Dobbiamo essere ben consci che le nostre idee e di conseguenza i nostri atti, da un punto di vista cronologico, potranno realizzarsi in tempi brevi o in tempi lunghissimi; ed è per questo motivo, che dobbiamo educarci; dobbiamo allenarci; dobbiamo acquisire la capacità  di vedere lontano; di  “farsi, per quanto è possibile, immortali ed eterni”. Questo concetto  “di farsi immortali”  di straordinaria nobiltà, lo ritroviamo in Aristotele nella Metafisica ( IV 2, 1003 b 22-32) dove afferma che l’’intelligenza è la cosa più elevata e la vita secondo l’intelligenza è vita divina, e scrive addirittura che: “ Non bisogna seguire quelli che consigliano che, in quanto noi siamo uomini, , dobbiamo tendere a cose umane , e che, in quanto siamo mortali , a cose mortali, invece per quanto è possibile , dobbiamo farci immortali  e fare di tutto per vivere secondo la parte più elevata che è in noi”. Questa “edificante intuizione”, che da significato alla nostra vita, è stata tracciata in modo chiaro e sintetico, anche dalla mente illuminata del Sommo Poeta nel XV Canto dell’Inferno, quando si rivolge al suo ex Maestro, Brunetto Latini, e gli dice: Voi “ M’insegnavate come l’uom s’etterna” . L’illusoria prospettiva d’immortalità è indispensabile per l’uomo, altrimenti non produrrebbe nulla, nè scienza, né cultura, né arte. Essa stimola a credere nel futuro ed è stato questo il modo di pensare che ha caratterizzato, secondo me, i “Grandi Atleti della Vita”, i “Grandi Iniziati della storia del pensiero umano”, coloro che hanno pensato in senso “eterno”, in “sub specie aeternitatis”, come Platone, Socrate, Gesù, Maometto, Seneca, Eraclito, Dante, Giordano Bruno  etc. uomini aperti a conoscenze superiori. Un “ Iniziato” è colui che crede in modo irremovibile alle proprie idee, ai propri principi, ai propri valori, alle proprie passioni e le protegge, le difende, le vigila, le cura, senza un’impellente necessità temporale per la loro realizzazione, come se fosse un uomo immortale, come se vivesse in un mondo senza tempo, eterno.

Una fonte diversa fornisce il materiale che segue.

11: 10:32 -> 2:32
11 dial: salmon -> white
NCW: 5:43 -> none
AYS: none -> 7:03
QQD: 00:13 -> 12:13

Mi piace concludere con questa frase: “A teacher effects eternity. He can never tell where his influence stops” (M. Albom in “Tuesdays with Morrie”, 2004) in cui viene sottolineato il ruolo educativo di un insegnante, di un Maestro , il cui effetto è eterno. Nessuno potrà mai dire, dove finisce la sua influenza. Un “Maestro” è colui che insegna ed il termine “insegnare” significa “lasciare il segno”. Personalmente credo che un “Maestro” sia colui che si accorge dell’altro; l’altro che ti passa vicino; l’altro che vuole essere scoperto, accettato, compreso; il suo compito è, infatti, di affiancare il discente durante il suo arduo cammino e di insegnarli come “ l’Uom s’etterna “.